America ‘Must Fight To Win Crypto’, Galaxy CEO Novogratz Says

Mike Novogratz has urged Senate Democrats to move forward on crypto market structure legislation, warning that resistance to the CLARITY Act could push digital asset activity further offshore and weaken the United States’ role in shaping the industry.

In a post on X titled “America Must Fight to Win Crypto,” Novogratz framed the debate as both a policy test and a political one for the Democratic Party, which he said risks “hand[ing] the future away” if it allows the bill to stall in the Senate. He said the issue is no longer whether crypto demand exists in the US, but whether American lawmakers will write rules that keep that activity inside the domestic regulatory perimeter.

“I have voted for Democrats most of my adult life, and I will again,” Novogratz wrote. “I am writing this because I root for my party, and because, on the technology that will shape American power in this century, the loudest voices on our left are about to hand the future away.”

Democrats Must ‘Show Up’ On Crypto

The post centers on the CLARITY Act, a House-passed crypto market structure bill designed to establish a clearer federal framework for digital asset markets. Novogratz noted that the legislation passed the House last July with “overwhelming bipartisan support,” including 78 Democrats, but remains stuck in the Senate ten months later.

He argued that the delay is not primarily about policy substance, but political “posture,” pointing to an internal Democratic split over whether legislation that allows crypto firms to operate onshore should be treated as market infrastructure or as a concession to industry.

“A vocal slice of our caucus has decided that any rule letting American crypto companies operate onshore is a corporate giveaway,” Novogratz wrote. “The result is an offshore market.”

To support that claim, Novogratz contrasted the market share of Binance and Coinbase. Binance, which he described as having no formal headquarters but being licensed in Abu Dhabi, clears nearly 40% of global spot volume, while Coinbase, the largest US-based exchange, clears roughly 6%, according to his post.
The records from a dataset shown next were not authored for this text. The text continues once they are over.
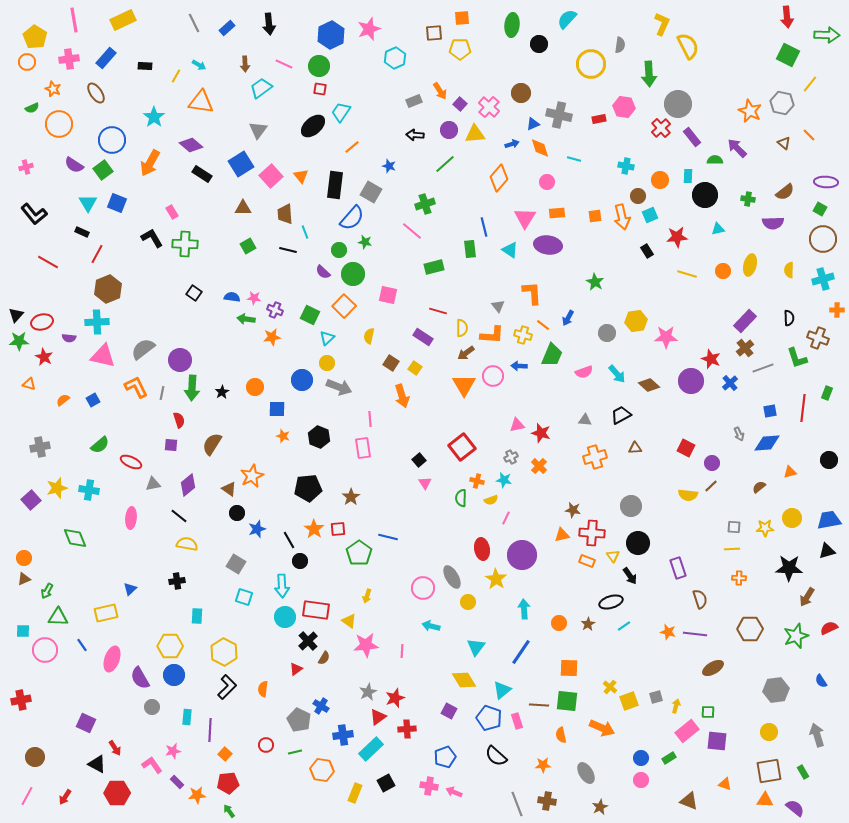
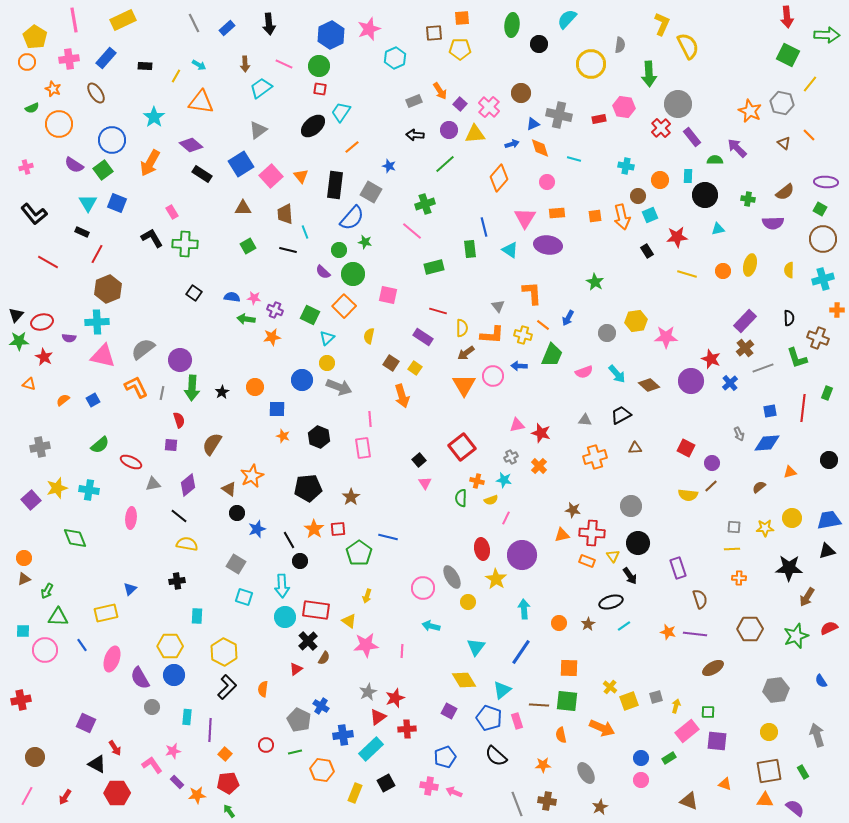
gray triangle at (258, 130): rotated 18 degrees clockwise
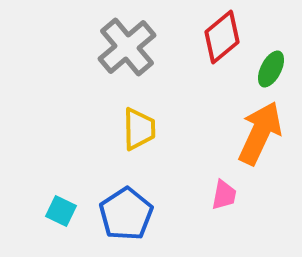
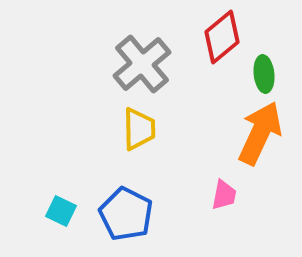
gray cross: moved 15 px right, 17 px down
green ellipse: moved 7 px left, 5 px down; rotated 33 degrees counterclockwise
blue pentagon: rotated 12 degrees counterclockwise
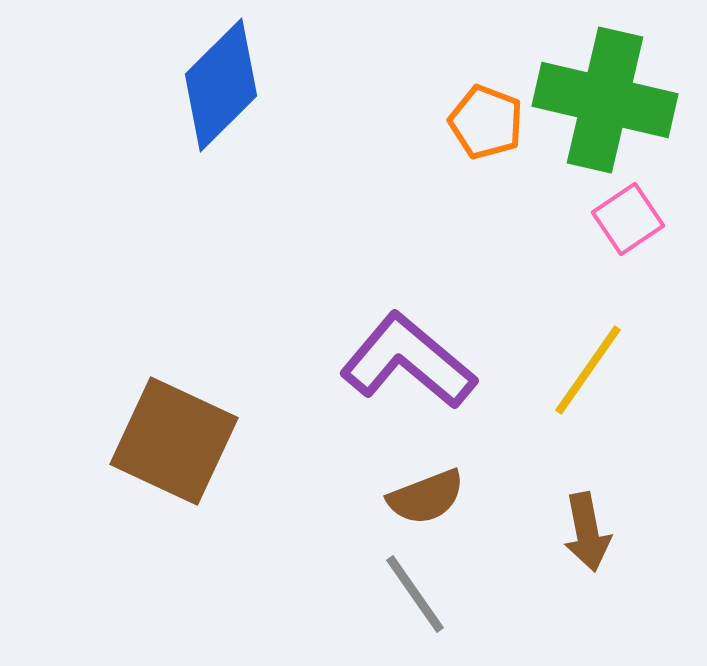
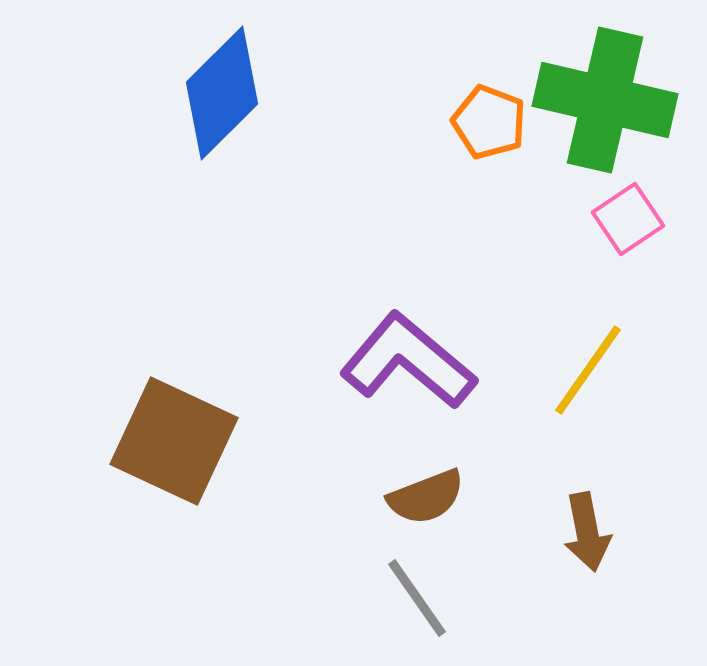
blue diamond: moved 1 px right, 8 px down
orange pentagon: moved 3 px right
gray line: moved 2 px right, 4 px down
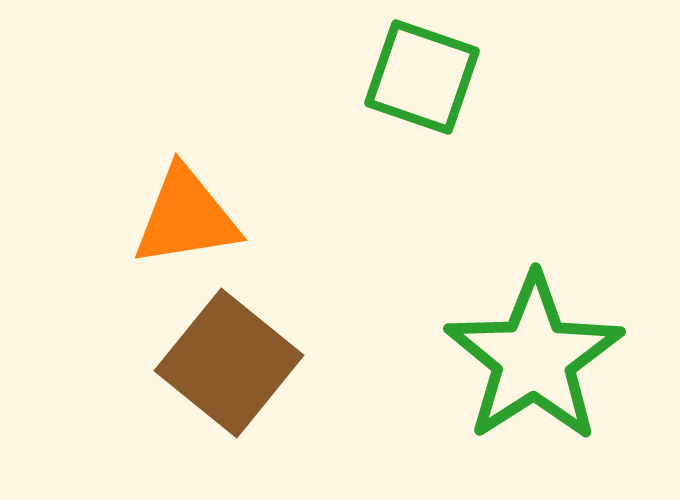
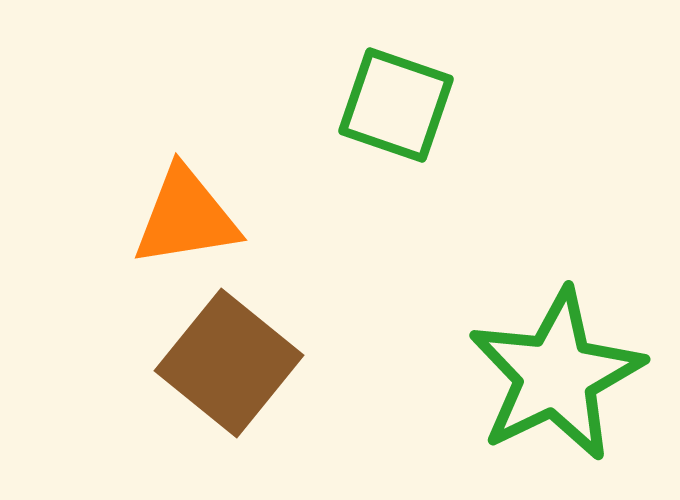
green square: moved 26 px left, 28 px down
green star: moved 22 px right, 17 px down; rotated 7 degrees clockwise
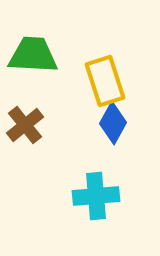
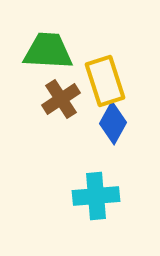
green trapezoid: moved 15 px right, 4 px up
brown cross: moved 36 px right, 26 px up; rotated 6 degrees clockwise
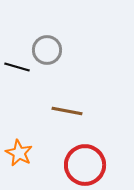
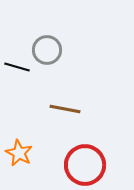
brown line: moved 2 px left, 2 px up
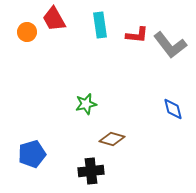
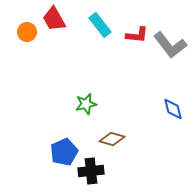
cyan rectangle: rotated 30 degrees counterclockwise
blue pentagon: moved 32 px right, 2 px up; rotated 8 degrees counterclockwise
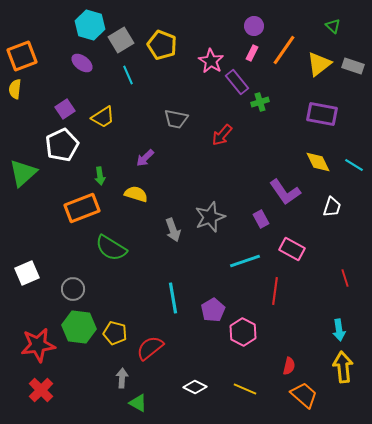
He also cited estimates that 55 million Americans, or one in five adults, own crypto, and that the US accounted for $2.4 trillion in crypto activity in a single year, nearly four times the next country.

For Novogratz, those figures underscore a mismatch between domestic demand and domestic regulatory capacity. His argument is that without legislation, the US will continue to export market structure, liquidity and company formation to rival financial centers such as Singapore, Dubai and London.

But he cast the legislative stakes as larger than exchange activity alone. Tokenization, he argued, could allow American equities, funds, Treasuries and brands to reach global users who may never open a US brokerage account. In that framing, the CLARITY Act is not merely a crypto bill, but a channel for projecting US financial infrastructure abroad.

“Tokenization on public blockchains lets American equities, American funds, American Treasuries, and American brands reach billions of people abroad who will never open a US brokerage account,” he wrote. “CLARITY could make it possible. It is a projection of American power that both Democrats and Republicans should want.”

Novogratz also tied the issue to voter realignment. He said the voters most enthusiastic about crypto include young men, Black men and Latino men, groups he argued Democrats are already struggling to retain. He pointed to Senator Ruben Gallego and Representative Ritchie Torres as examples of Democrats engaging with crypto policy because their constituents are asking about it.

The broader critique was aimed at what Novogratz described as a tendency among parts of the party to litigate rather than build. Citing Ezra Klein and Derek Thompson’s “Abundance,” he argued that Democrats cannot claim to believe in government while failing to make it function on technologies central to economic competition.

“The center of the ring is being contested in real time, by builders and regulators and rival capitals,” Novogratz wrote. “We do not get to opt out. Pass the CLARITY Act. Show up.”

At press time, the total crypto market cap stood at $2.64 trillion.